Task instructions. Word for word, print out all of the data, omitting every image.

Saved data entries:
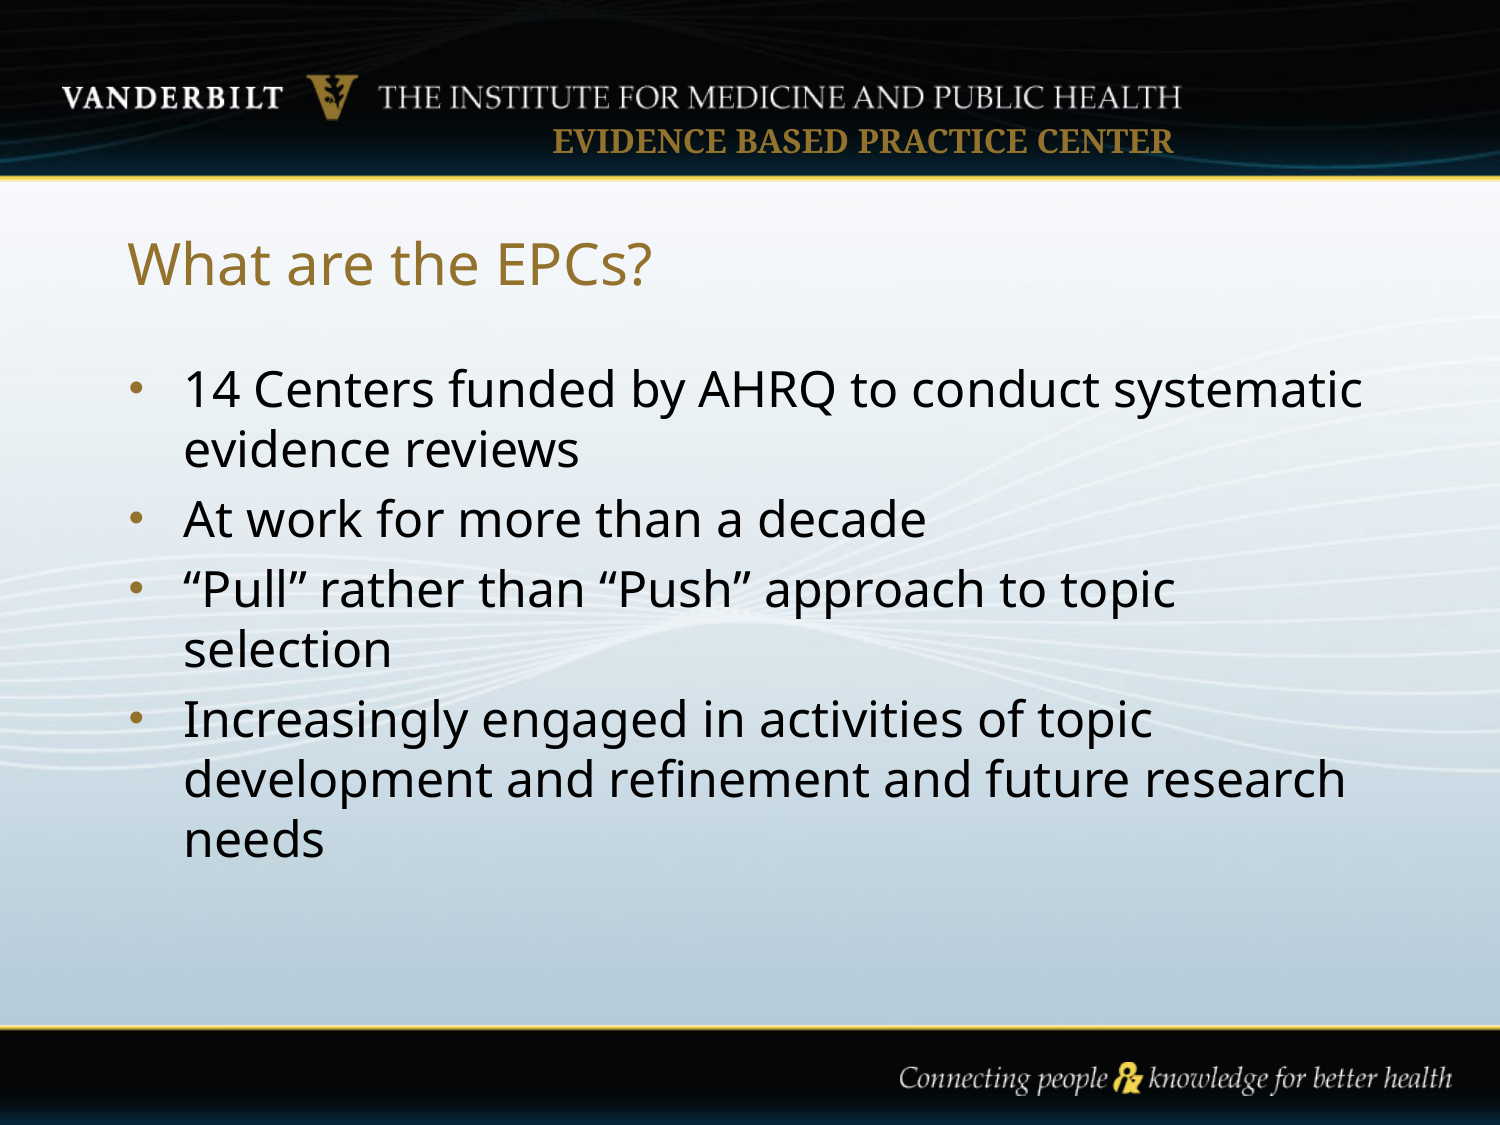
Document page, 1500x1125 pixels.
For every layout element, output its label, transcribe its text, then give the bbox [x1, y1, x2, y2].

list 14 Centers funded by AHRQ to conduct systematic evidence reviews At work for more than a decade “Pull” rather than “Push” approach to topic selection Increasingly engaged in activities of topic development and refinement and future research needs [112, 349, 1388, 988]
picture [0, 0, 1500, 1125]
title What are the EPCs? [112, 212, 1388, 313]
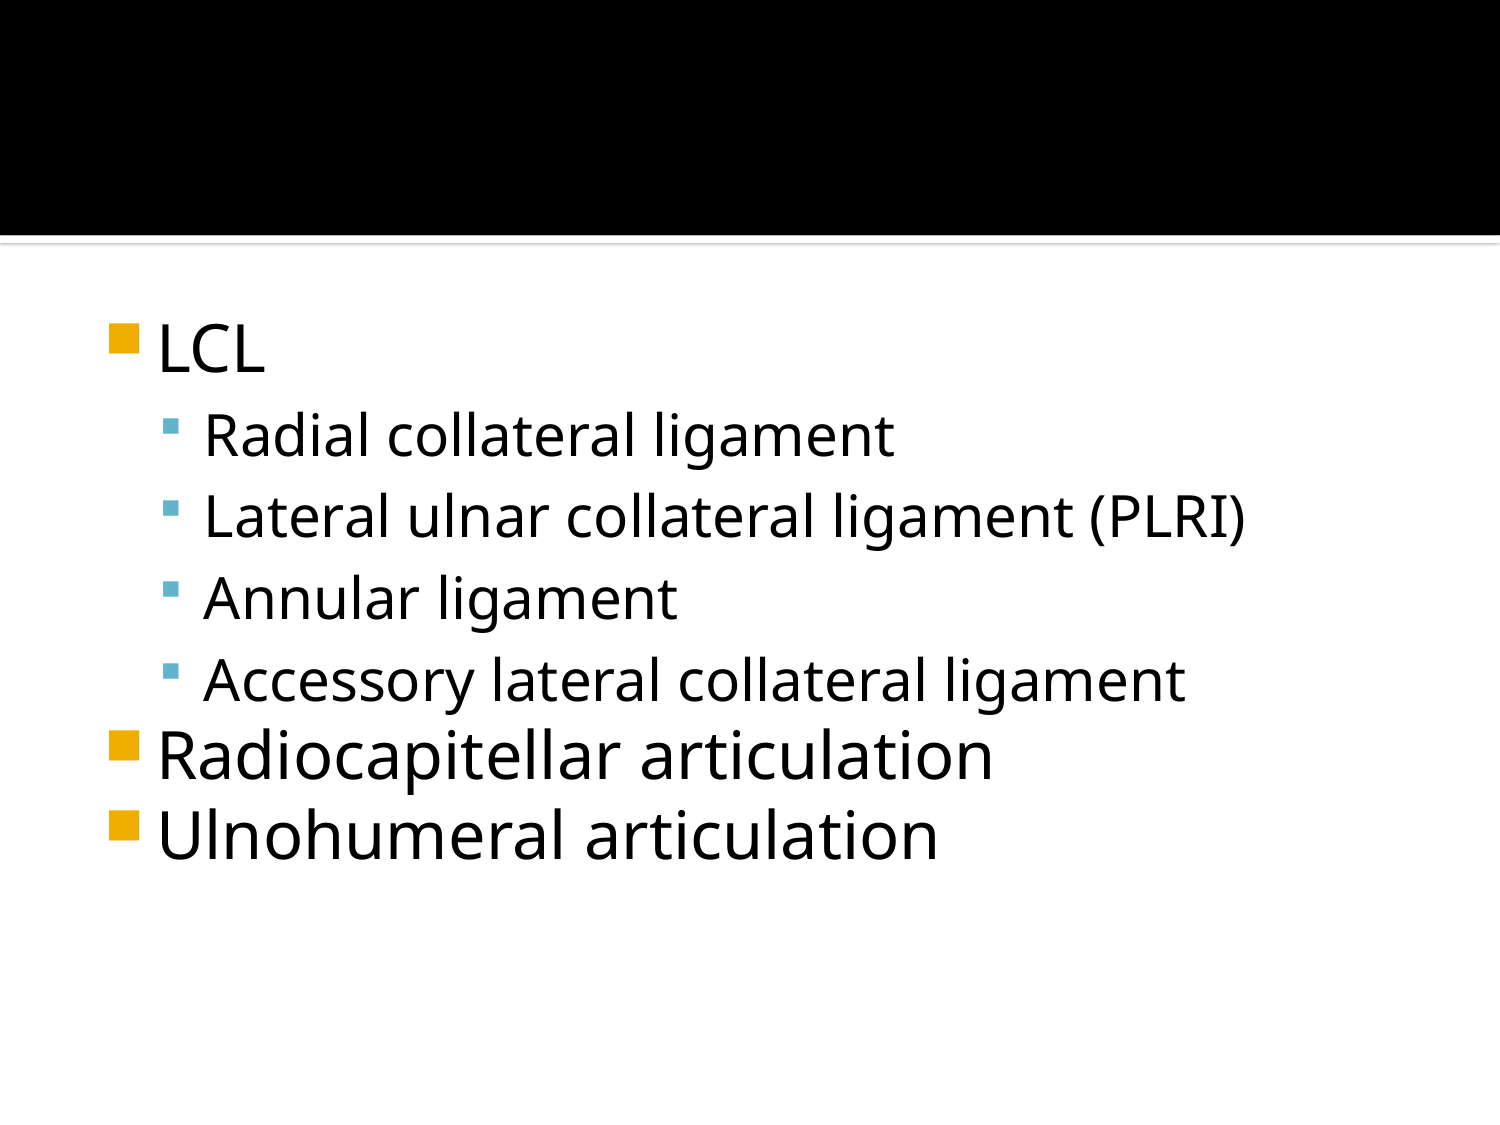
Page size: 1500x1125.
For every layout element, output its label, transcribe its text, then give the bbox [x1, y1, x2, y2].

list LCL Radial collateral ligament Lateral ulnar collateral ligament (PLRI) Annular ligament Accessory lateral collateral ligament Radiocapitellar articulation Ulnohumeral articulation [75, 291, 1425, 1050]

Answer box.
Document page, 1500x1125 pixels.
For every layout element, output its label, transcribe its text, then give the bbox [x1, y1, x2, y2].

list 14 Centers funded by AHRQ to conduct systematic evidence reviews At work for more than a decade “Pull” rather than “Push” approach to topic selection Increasingly engaged in activities of topic development and refinement and future research needs [112, 349, 1388, 988]
picture [0, 0, 1500, 1125]
title What are the EPCs? [112, 212, 1388, 313]
Page size: 1500x1125.
For every layout element, output its label, transcribe its text, then give the bbox [x1, y1, x2, y2].

list LCL Radial collateral ligament Lateral ulnar collateral ligament (PLRI) Annular ligament Accessory lateral collateral ligament Radiocapitellar articulation Ulnohumeral articulation [75, 291, 1425, 1050]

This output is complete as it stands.